• [WORK TO BE COMPLETED]
Look for the string "center" in the data below, and copy each line that holds it.

• [PROVIDED MATERIAL]
-- Opening Marker --
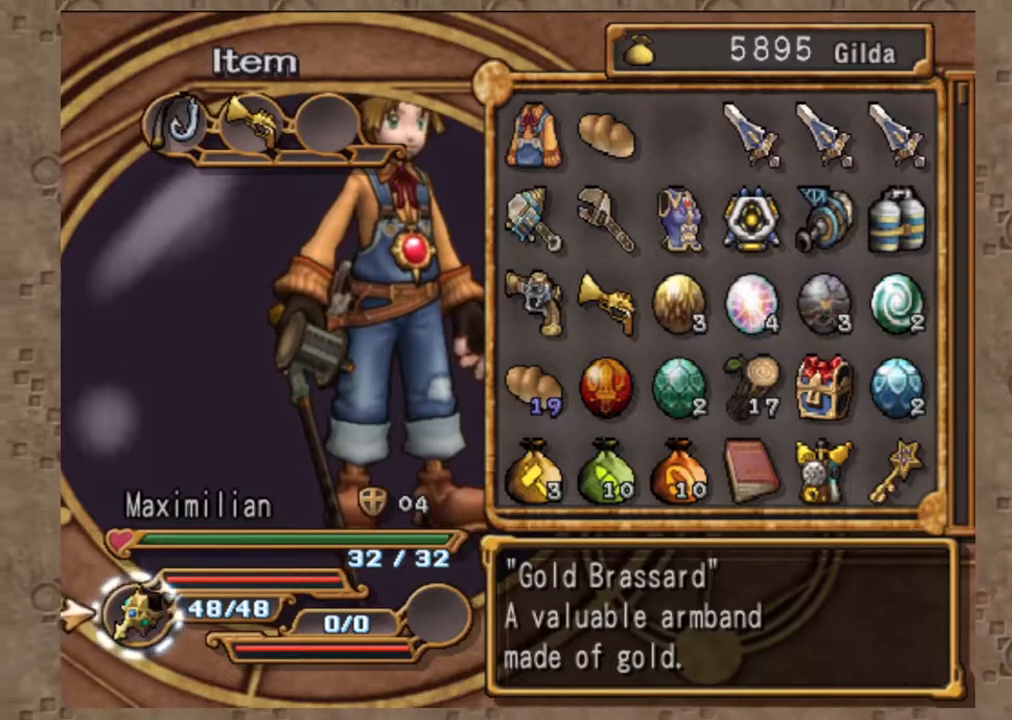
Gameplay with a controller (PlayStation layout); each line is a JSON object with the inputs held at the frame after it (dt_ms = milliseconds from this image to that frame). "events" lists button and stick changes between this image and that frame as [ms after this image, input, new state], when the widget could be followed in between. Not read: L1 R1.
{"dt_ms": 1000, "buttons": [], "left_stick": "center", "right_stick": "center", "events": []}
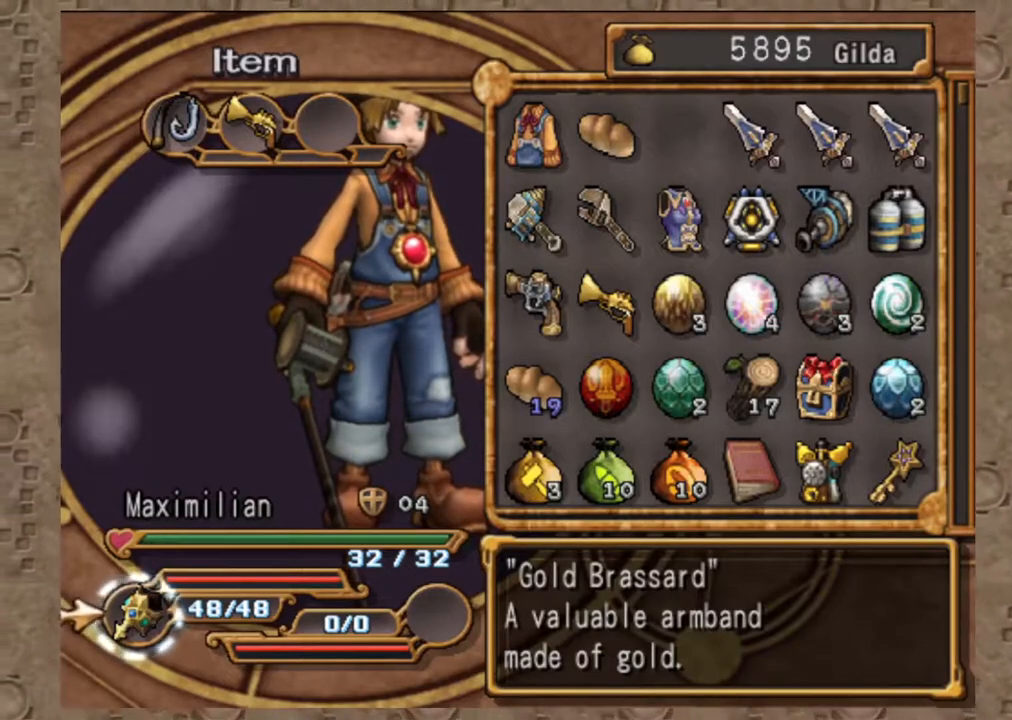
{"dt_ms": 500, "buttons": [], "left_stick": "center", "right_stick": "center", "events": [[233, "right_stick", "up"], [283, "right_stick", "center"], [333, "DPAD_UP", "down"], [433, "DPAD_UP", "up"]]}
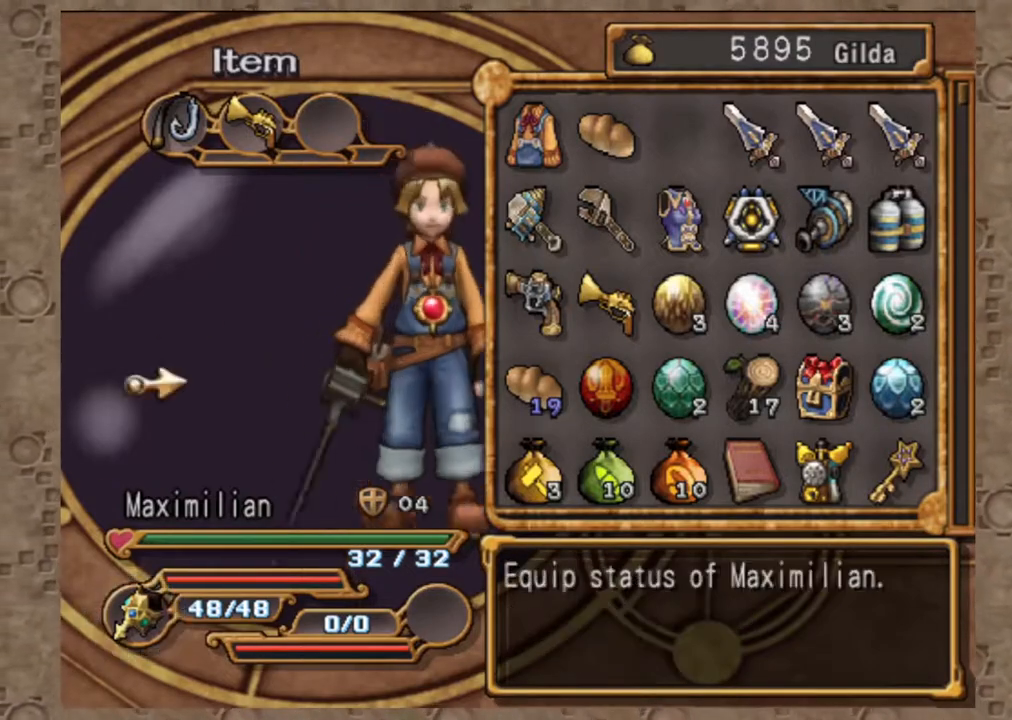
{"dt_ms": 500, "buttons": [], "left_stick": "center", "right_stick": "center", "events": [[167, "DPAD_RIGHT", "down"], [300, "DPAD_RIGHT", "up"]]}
-- Closing Marker --
• [FINISHED TASK]
{"dt_ms": 1000, "buttons": [], "left_stick": "center", "right_stick": "center", "events": []}
{"dt_ms": 500, "buttons": [], "left_stick": "center", "right_stick": "center", "events": [[233, "right_stick", "up"], [283, "right_stick", "center"], [333, "DPAD_UP", "down"], [433, "DPAD_UP", "up"]]}
{"dt_ms": 500, "buttons": [], "left_stick": "center", "right_stick": "center", "events": [[167, "DPAD_RIGHT", "down"], [300, "DPAD_RIGHT", "up"]]}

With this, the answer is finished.